Goal of the exercise >> Each record that follows should be repeated exactly, minus any images.

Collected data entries
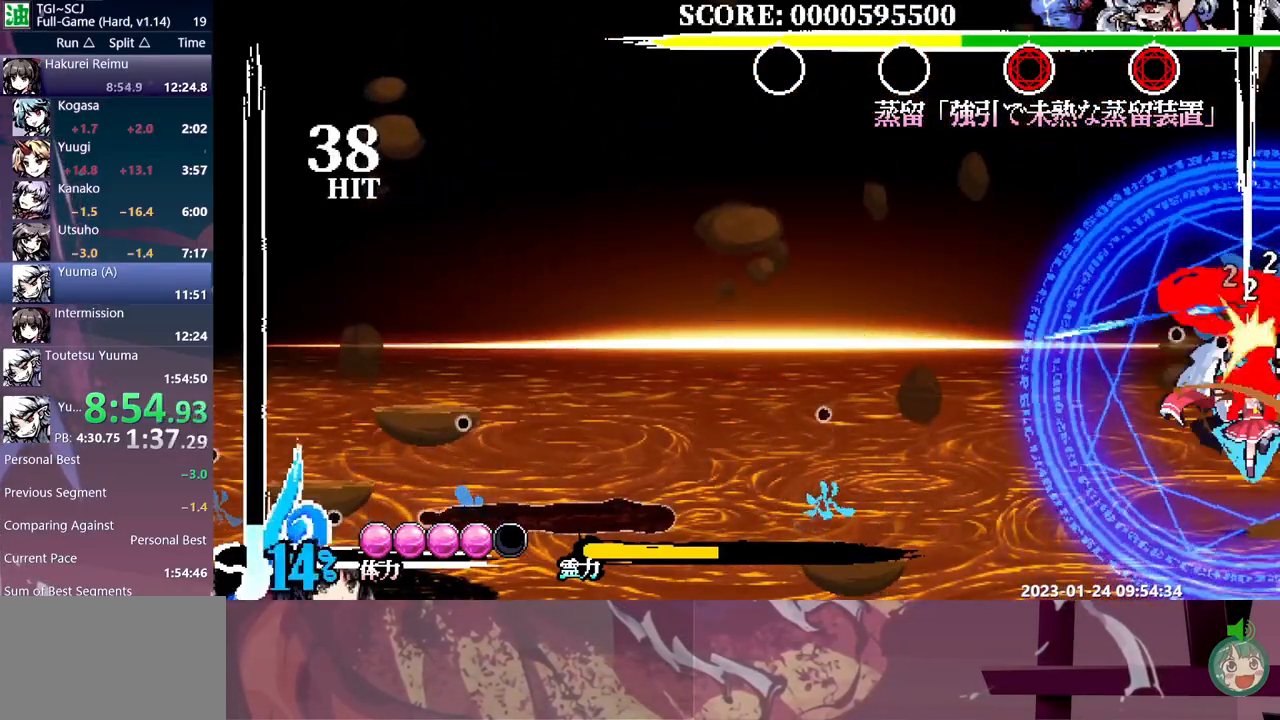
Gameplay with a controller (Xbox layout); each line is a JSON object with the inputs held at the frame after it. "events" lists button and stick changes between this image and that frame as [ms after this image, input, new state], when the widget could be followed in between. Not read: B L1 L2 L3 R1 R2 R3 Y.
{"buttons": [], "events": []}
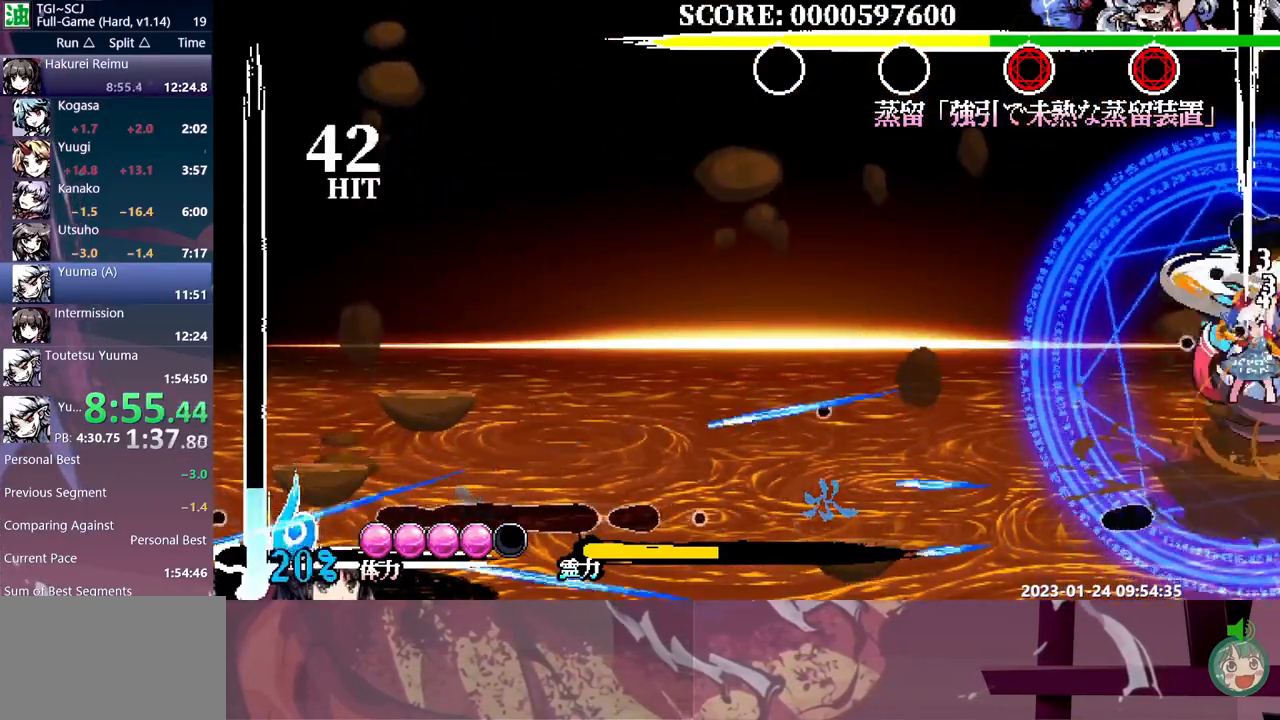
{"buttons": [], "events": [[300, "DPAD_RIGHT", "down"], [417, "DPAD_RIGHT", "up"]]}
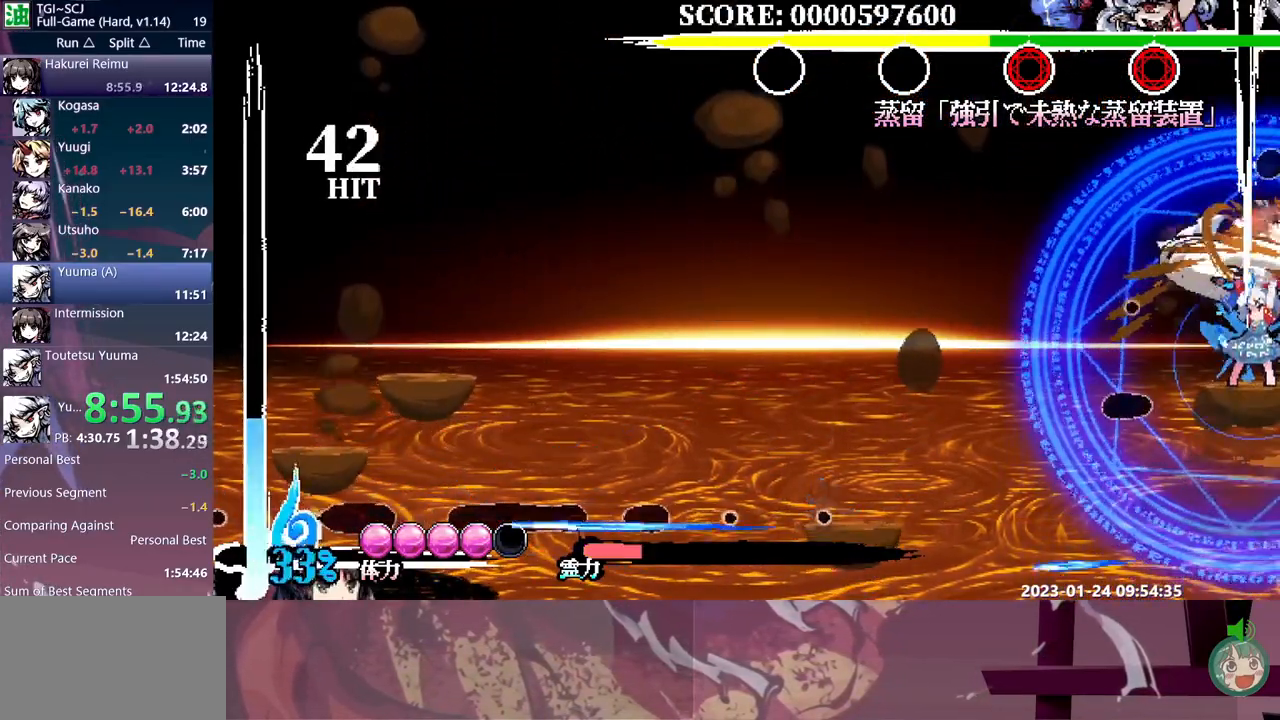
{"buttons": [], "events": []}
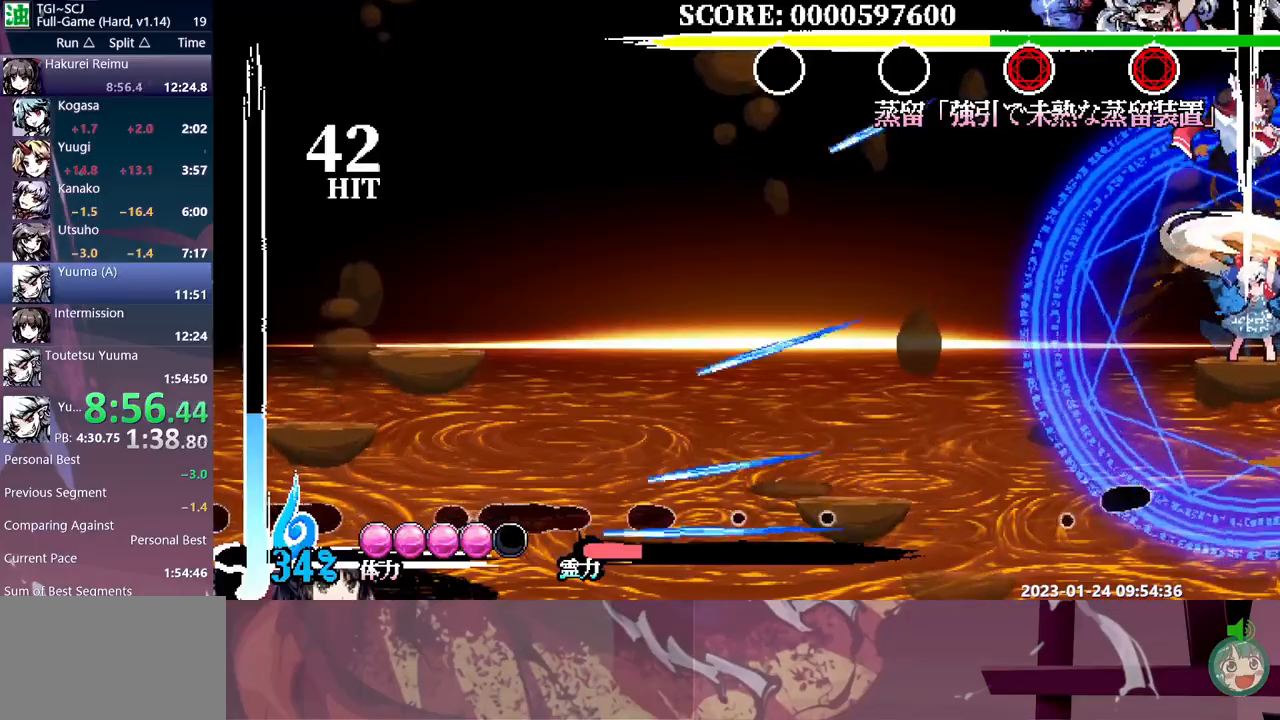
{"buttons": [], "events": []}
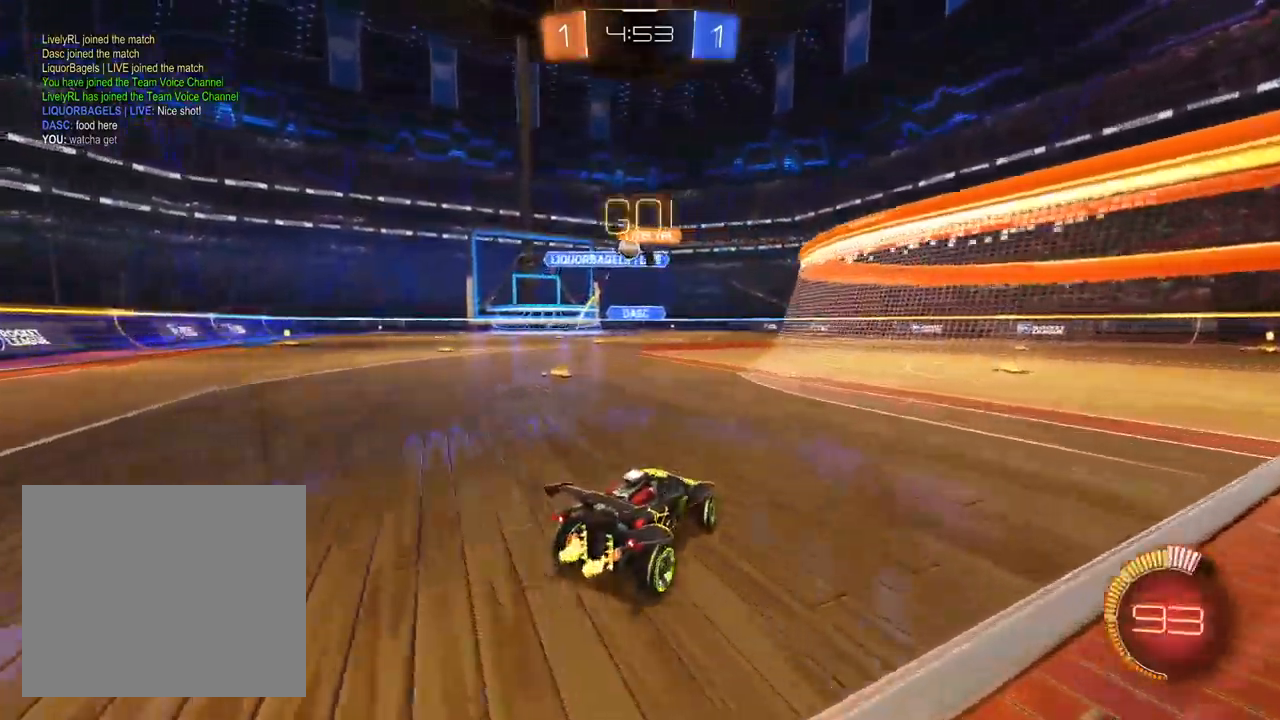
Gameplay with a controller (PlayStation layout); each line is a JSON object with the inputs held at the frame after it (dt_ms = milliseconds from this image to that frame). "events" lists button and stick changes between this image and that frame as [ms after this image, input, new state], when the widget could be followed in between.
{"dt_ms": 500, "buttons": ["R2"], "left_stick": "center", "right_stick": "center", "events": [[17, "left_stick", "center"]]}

Worked solution >>
Gameplay with a controller (Xbox layout); each line is a JSON object with the inputs held at the frame after it. "events" lists button and stick changes between this image and that frame as [ms after this image, input, new state], when the widget could be followed in between. Not read: B L1 L2 L3 R1 R2 R3 Y.
{"buttons": [], "events": []}
{"buttons": [], "events": [[300, "DPAD_RIGHT", "down"], [417, "DPAD_RIGHT", "up"]]}
{"buttons": [], "events": []}
{"buttons": [], "events": []}
Gameplay with a controller (PlayStation layout); each line is a JSON object with the inputs held at the frame after it (dt_ms = milliseconds from this image to that frame). "events" lists button and stick changes between this image and that frame as [ms after this image, input, new state], when the widget could be followed in between.
{"dt_ms": 500, "buttons": ["R2"], "left_stick": "center", "right_stick": "center", "events": [[17, "left_stick", "center"]]}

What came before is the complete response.